Polarization in ferroelectric domains arises from atomic-scale structural variations that govern macroscopic functionalities. The interfaces between these domains known as domain walls host distinct physical responses, making their identification and control critical. Four dimensional scanning transmission electron microscopy (4DSTEM) enables simultaneous acquisition of real and reciprocal-space information at the atomic scale, offering a powerful platform for domain mapping. However, conventional analyses rely on computationally intensive processing and manual interpretation, which are time consuming and prone to misalignment and diffraction artefacts. Here, we present a convolutional neural network that, with minimal training, classifies polarization directions from diffraction data and segments domains in real space. We further introduce an adaptive sampling strategy that prioritizes images from domain wall regions, reducing the number of training images required while improving accuracy and interpretability. We demonstrate this approach for domain mapping in ferroelectric boracite, Cu3B7O13Cl.

Figures (7)

• Figure 1: Diagram illustrating a two-dimensional convergent-beam electron diffraction pattern of a Cu3B7O13Cl sample. The inset shows a magnified ghost disk. Real space ($N_{x}, N_{y}$) and reciprocal space ($K_{x}, K_{y}$) are displayed along the dimensions of both the sample and the diffraction image, respectively. The magnified section displays the faint ghost disks present in the diffraction images.

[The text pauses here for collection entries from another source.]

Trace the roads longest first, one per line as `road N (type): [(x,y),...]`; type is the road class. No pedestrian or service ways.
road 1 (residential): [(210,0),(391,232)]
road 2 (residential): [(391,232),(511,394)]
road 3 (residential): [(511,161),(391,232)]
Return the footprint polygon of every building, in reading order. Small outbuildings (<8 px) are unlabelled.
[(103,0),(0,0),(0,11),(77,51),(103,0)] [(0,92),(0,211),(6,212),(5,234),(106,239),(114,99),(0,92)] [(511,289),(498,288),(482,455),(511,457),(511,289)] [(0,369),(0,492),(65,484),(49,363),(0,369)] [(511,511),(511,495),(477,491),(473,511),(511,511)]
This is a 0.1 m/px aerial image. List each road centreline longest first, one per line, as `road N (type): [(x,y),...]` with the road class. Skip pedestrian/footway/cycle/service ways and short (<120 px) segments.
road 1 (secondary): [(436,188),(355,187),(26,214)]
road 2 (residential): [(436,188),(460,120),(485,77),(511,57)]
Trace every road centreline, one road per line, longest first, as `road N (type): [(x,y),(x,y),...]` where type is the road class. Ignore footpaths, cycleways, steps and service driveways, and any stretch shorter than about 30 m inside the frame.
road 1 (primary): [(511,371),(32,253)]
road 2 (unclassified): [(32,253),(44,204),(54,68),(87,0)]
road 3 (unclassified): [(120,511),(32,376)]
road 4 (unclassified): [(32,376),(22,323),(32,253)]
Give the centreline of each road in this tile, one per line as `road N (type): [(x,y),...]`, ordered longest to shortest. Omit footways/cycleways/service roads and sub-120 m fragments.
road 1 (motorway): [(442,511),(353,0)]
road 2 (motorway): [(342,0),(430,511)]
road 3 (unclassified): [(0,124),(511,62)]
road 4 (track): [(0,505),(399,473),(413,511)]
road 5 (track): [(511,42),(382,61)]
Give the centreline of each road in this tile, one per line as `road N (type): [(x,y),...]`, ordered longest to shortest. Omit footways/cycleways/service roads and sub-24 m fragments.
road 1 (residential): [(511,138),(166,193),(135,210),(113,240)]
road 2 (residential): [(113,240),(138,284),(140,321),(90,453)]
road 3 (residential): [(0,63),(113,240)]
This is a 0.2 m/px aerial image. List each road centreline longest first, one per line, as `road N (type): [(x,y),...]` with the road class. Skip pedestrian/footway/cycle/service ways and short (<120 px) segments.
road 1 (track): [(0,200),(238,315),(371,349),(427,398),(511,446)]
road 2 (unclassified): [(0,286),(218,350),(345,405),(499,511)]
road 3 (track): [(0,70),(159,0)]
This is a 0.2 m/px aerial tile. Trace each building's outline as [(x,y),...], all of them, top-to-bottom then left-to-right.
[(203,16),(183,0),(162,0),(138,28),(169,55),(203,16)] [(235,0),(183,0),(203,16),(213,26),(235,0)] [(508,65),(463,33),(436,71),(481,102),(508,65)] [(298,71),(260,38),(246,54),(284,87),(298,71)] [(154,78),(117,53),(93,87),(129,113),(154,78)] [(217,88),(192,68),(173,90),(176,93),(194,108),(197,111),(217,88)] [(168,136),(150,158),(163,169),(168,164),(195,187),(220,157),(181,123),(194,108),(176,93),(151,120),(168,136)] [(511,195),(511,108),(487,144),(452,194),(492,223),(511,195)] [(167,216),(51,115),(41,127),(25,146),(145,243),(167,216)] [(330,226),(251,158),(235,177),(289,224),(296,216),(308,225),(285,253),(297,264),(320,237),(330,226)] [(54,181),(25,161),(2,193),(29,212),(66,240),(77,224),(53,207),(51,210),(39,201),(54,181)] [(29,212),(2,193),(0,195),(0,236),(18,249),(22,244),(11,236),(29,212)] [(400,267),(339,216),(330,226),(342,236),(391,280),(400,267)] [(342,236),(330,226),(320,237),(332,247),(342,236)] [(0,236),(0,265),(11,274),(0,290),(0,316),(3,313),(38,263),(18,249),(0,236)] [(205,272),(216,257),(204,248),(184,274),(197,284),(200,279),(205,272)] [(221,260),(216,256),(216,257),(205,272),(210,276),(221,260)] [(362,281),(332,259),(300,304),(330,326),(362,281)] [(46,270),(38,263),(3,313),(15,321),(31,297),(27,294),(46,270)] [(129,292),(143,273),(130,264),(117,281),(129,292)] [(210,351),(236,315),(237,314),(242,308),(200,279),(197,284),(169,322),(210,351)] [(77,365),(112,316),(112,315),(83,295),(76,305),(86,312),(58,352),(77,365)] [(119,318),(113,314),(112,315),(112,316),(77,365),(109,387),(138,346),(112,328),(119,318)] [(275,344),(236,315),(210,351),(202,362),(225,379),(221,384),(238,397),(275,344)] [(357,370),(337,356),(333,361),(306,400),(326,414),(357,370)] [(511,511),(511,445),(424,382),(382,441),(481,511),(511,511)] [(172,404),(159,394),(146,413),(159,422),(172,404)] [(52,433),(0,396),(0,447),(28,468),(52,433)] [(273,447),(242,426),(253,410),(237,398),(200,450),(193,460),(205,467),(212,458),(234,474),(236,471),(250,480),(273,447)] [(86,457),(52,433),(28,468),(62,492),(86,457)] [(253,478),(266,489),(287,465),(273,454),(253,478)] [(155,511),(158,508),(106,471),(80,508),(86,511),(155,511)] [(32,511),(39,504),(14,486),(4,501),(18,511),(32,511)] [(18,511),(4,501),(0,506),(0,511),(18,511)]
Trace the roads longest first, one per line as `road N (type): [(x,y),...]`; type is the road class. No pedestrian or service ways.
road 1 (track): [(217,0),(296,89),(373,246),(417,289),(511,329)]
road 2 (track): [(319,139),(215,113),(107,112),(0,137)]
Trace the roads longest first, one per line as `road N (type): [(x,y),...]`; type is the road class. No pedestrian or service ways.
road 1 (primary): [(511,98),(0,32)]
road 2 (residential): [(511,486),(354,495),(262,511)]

• Figure 2: DFT-relaxed structures of Cu$_3$B$_7$O$_{13}$Cl in the non-polar and polar polymorphs, shown along the same three orientations from the STEM measurements. In each orientation pair, the top panel shows the F4̄3c (non-polar) phase, and the bottom panel shows the Pca2$_1$ (polar) phase. Cu atoms are shown in purple, Cl in pink, while B and O are omitted for clarity. The off-centering magnitude and direction of Cu in the polar phase, relative to the symmetric cubic positions, are evident in each view. These models underlie the simulated STEM images and displacement maps used to train and validate our deep-learning pipeline.
• Figure 3: a) Boracite sample real-space local crystal structure in horizontal, vertical and out-of-plane polarization directions, b) Simulated diffraction images using directions from a, c) Real diffraction images from experiment showing polarization in horizontal, vertical and beam direction polarization.
• Figure 4: Architecture of our convolution neural network model (ghost hunter) used to predict polarization of individual 4D-STEM images
• Figure 5: 4D-STEM image of Cu3B7O13Cl. Real-space segmentation result showing ferroelectric domain structure. Each pixel corresponds to a probe position associated with a diffraction pattern (reciprocal space), and model inference outputs a three-dimensional array representing no polarization, vertical polarization, and horizontal polarization, mapped to RGB values. For example, $[0, 255, 0]$ represents pure green (vertical polarization). (a) Segmentation map from convolutional neural network inference. (b) Domain wall visualised by manual analysis using the py4DSTEM package. Where darker spots represent more horizontally polarised images and lighter regions represent more vertically polarised images.